佐賀大学医学部卒業。南海医療センター消化器内科部長、大分市医師会立アルメイダ病院内視鏡センター長兼消化器内科部長などを歴任後の2023年、大分県大分市に「わだ内科・胃と腸クリニック」開業。地域医療に従事しながら、医療関連の記事の執筆や監修などを行なっている。医学博士。日本消化器病学会専門医、日本消化器内視鏡学会専門医、日本肝臓学会肝臓専門医、日本医師会認定産業医の資格を有する。

「胃がん」とは?

胃がんは、正常な胃の粘膜がさまざまな危険因子にさらされることで変化し、がん細胞が発生したものです。
胃は食べ物の通り道であり、食べ物の影響を受けやすいです。また、飲み水や食べ物と一緒に口からピロリ菌が体内に入る事によって感染し、胃がんが発生する危険因子となります。

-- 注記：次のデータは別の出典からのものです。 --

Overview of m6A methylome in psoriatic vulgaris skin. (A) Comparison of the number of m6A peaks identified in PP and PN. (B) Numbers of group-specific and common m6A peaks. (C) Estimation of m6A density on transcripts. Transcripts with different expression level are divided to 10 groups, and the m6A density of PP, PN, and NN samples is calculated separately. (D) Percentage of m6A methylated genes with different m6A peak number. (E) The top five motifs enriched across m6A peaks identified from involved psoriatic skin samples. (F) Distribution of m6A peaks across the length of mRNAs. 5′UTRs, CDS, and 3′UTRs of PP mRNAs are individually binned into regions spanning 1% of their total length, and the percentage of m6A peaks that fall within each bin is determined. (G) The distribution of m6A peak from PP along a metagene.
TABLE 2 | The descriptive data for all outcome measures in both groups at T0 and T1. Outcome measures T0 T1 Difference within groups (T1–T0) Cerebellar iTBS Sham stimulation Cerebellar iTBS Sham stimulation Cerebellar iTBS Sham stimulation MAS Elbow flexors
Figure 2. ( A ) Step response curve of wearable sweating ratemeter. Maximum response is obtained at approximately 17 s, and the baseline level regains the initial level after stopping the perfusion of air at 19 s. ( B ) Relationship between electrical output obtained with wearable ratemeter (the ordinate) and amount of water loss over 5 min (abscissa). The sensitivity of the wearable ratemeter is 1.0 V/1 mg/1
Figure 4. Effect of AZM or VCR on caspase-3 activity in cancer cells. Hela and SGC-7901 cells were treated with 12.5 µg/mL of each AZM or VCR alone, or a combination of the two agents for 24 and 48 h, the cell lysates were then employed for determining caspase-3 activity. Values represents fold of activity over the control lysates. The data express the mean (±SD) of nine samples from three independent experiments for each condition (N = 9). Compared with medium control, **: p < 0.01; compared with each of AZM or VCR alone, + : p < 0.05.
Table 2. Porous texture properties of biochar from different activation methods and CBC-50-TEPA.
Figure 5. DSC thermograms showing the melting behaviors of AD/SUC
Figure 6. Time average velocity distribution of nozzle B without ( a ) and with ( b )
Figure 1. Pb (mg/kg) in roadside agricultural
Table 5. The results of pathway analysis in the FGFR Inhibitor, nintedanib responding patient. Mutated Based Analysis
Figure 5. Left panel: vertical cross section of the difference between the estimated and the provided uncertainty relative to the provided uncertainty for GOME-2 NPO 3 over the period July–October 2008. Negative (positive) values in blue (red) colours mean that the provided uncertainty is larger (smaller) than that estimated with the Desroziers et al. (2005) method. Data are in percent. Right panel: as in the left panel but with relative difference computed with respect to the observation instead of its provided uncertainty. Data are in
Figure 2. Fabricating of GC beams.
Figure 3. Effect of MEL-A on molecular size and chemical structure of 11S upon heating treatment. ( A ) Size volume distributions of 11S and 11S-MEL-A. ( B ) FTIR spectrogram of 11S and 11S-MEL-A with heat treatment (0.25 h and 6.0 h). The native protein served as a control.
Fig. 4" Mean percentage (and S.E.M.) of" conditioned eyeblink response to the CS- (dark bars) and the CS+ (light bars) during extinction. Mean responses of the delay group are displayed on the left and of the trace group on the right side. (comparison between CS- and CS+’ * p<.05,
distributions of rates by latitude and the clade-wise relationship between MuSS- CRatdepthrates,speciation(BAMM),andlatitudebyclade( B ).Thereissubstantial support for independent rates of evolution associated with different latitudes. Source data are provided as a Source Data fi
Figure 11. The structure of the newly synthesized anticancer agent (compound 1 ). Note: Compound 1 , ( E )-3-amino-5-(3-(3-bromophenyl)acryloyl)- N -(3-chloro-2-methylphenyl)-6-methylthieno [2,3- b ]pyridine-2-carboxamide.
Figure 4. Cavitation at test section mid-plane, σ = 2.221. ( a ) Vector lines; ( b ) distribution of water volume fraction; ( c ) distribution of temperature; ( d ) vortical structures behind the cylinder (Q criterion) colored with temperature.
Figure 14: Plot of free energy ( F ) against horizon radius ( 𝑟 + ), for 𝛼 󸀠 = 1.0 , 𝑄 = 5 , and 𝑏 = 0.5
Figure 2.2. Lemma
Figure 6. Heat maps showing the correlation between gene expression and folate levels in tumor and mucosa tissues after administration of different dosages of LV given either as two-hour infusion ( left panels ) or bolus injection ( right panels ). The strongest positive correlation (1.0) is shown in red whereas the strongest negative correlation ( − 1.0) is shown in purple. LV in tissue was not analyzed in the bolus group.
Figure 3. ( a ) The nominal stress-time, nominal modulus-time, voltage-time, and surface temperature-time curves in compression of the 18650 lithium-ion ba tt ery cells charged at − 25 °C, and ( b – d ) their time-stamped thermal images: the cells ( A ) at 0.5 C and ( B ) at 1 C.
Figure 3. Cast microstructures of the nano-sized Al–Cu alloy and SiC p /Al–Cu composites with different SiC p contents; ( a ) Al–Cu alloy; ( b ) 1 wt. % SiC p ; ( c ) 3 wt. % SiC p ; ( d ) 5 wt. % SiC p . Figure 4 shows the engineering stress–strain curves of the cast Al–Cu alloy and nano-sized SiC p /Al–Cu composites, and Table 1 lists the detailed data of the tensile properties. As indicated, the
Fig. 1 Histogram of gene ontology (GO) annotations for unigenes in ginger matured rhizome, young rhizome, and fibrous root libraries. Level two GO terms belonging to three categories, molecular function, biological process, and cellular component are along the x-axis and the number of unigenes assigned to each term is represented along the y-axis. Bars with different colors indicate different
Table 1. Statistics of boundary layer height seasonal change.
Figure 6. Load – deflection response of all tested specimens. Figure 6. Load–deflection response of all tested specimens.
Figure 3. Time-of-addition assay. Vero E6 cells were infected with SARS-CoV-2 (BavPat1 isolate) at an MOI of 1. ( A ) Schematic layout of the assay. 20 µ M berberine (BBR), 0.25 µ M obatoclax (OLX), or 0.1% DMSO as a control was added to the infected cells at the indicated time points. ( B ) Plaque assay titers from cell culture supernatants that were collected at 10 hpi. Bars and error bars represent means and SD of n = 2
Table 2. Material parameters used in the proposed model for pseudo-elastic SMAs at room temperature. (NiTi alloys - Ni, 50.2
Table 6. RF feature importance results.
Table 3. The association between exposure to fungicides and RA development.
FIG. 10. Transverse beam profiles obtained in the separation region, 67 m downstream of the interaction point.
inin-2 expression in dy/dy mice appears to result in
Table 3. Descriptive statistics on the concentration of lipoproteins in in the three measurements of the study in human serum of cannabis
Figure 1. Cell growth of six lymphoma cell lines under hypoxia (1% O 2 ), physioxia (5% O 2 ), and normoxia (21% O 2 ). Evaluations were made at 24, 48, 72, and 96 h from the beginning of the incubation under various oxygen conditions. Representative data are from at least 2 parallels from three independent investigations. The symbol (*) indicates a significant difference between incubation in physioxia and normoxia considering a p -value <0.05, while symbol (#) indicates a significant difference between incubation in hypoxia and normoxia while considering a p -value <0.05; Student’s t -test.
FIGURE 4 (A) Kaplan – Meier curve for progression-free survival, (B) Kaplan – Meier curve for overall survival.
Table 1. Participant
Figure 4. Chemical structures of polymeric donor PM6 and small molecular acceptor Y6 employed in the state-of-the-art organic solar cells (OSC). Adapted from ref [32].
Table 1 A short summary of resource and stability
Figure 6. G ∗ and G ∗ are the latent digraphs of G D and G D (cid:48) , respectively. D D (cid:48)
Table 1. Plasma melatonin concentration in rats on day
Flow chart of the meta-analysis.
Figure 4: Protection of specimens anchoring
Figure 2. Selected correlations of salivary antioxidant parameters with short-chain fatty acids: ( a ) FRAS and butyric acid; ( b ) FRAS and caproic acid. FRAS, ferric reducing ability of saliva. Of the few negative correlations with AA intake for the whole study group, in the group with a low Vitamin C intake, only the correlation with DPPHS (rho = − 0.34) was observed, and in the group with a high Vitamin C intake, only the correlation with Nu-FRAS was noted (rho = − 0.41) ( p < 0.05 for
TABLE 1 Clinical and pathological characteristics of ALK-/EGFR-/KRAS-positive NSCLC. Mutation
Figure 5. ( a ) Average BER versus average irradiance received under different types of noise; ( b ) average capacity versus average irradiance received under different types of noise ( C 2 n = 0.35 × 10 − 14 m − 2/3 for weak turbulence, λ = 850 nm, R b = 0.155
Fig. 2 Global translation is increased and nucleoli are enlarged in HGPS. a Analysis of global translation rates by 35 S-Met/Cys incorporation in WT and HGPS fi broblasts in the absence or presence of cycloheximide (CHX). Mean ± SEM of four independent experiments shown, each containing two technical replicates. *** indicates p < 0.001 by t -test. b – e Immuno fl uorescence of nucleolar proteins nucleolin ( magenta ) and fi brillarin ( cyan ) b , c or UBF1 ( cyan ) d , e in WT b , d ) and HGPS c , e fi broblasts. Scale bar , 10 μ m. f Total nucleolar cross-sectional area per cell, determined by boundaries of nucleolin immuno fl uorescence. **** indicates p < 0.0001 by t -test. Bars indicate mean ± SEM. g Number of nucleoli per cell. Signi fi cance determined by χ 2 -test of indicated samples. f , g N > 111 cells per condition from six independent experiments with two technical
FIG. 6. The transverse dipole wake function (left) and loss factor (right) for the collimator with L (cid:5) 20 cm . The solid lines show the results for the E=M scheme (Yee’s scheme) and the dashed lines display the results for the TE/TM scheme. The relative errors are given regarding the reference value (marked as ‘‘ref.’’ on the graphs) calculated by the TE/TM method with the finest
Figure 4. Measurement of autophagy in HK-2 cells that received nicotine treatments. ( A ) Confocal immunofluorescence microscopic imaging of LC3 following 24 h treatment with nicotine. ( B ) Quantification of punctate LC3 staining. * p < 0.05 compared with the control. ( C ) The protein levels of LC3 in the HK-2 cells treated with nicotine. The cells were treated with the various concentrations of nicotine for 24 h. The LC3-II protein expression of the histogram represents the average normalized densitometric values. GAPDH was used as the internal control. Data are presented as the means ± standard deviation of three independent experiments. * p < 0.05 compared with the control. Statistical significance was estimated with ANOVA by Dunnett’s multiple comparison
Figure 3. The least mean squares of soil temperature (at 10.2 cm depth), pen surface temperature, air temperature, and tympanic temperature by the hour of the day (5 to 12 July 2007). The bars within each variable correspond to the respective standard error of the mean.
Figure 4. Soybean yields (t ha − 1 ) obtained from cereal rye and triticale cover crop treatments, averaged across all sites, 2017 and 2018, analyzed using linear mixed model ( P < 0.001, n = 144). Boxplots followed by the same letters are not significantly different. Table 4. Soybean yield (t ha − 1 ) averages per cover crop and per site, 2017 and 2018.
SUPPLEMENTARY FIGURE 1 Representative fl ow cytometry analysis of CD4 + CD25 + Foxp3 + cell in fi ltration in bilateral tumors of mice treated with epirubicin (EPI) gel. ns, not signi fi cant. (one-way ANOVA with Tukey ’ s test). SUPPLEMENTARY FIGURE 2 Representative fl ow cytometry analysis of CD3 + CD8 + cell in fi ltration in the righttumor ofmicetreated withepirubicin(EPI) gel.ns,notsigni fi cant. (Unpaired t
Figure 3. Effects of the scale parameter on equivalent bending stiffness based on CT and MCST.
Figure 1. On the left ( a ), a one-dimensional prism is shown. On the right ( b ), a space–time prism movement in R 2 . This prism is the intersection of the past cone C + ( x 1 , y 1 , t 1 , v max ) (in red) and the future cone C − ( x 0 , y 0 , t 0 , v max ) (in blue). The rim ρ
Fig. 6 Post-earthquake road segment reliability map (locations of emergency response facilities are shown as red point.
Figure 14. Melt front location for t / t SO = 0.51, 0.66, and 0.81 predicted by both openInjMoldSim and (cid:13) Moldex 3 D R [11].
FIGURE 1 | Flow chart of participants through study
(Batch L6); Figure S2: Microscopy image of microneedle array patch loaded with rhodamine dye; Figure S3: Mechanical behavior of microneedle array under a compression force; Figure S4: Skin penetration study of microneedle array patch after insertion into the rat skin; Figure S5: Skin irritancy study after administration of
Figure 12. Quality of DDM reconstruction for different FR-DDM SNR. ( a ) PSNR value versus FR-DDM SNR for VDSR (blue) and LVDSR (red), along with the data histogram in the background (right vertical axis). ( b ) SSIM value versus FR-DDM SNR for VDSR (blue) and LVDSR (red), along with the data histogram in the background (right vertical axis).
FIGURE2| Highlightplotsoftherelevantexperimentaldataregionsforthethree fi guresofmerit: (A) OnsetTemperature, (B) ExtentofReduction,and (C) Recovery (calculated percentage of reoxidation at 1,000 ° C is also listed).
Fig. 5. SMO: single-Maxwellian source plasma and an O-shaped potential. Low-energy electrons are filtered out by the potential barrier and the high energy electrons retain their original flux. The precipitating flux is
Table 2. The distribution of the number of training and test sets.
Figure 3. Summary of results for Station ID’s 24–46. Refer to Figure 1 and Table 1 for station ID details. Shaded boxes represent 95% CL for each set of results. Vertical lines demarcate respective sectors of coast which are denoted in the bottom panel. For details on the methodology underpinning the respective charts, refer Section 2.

このように、胃がんの発生には食事の与える影響が多く、予防をするためには、食事について考えることが大切です。

胃がんの予防法

ピロリ菌の除菌

ピロリ菌の感染が胃がんの最も重要な危険因子であるとわかっています。日本では衛生環境が改善され、若い世代での感染率は低下しています。しかし、1970年代生まれでのピロリ菌感染率は34.9%、1960年代生まれで49.1%、1950年代生まれで59.1%[陽伊1] と高齢になるほどピロリ菌の陽性率が高く、注意が必要です。ピロリ菌の感染が判明した場合、除菌することで胃がんの発生率が低下することが分かっています。しかし、完全にリスクがなくなるわけではないため、定期的ながん検診は重要です。
また、ピロリ菌は胃潰瘍や十二指腸潰瘍の原因でもあります。潰瘍を繰りかえす方では、除菌をすることで潰瘍の再発を予防することもできます。

塩蔵食品を控える

塩分は血圧を上昇させ、循環器疾患のリスクになります。一方、漬物や干物、塩蔵魚、魚卵などの塩蔵食品は胃がんの危険因子です。塩分濃度が高いという事以外に、塩蔵の過程で生成されるニトロソ化合物が胃がんのリスクをあげているのではないかと考えられています。野菜や魚介類はカリウムやEPAなど体に良いとされる栄養素も多く含んでいます。このため、健康を考え、野菜や魚介類を積極的に摂取している方もいるでしょう。野菜や魚介類を食べる際には、薄味のものや生鮮ものを選択すると良いでしょう。

禁煙をする

日本人において喫煙者は非喫煙者と比較し、2倍胃がんになりやすいと報告されています。また、そのほかの多くのがん(肺がん、食道がん、膵臓がん、大腸がん、肝細胞がん、膀胱がん、頭頚部がんなど)においても、危険因子です。喫煙は「百害あって一利なし」と言われています。禁煙を心がけましょう。一定の条件を満たせば、禁煙外来を利用して禁煙を補助する治療を受けることもできます。相談をしてみましょう。

節酒

日本人の男性において飲酒量が1日当たりエタノール摂取量で1日23g(日本酒1合、ビール500ml、ワイン120ml、焼酎1合)以上の場合に胃がんのリスクが有意に上昇すると報告されています。アルコール量が増えるほどそのリスクは上昇し、お酒を飲まない人と比較し、1日当たりのエタノール摂取量が23~46gで1.09倍、46~69gで1.18倍、69~92gで1.21倍、92g以上で1.29倍とリスクの上昇がみられます。この結果は女性では見られませんでしたが、女性では飲酒量が少ない方が多かったためと考えられ、男性と同様に節酒することがお勧めです。アルコール量を23g(日本酒で1合)未満の節酒を心がけましょう。

定期的な検診

胃がんは初期では症状が出にくいです。2019年のがん患者罹患数の調査において、男性で3位、女性で5位と日本人で比較的多いがんといえます。胃がんはピロリ菌が陽性の場合には除菌と、胃の定期的な検診や検査を受け、早期に発見することが非常に大切です。日常的な予防とともに、定期的な胃がん検診も行いましょう。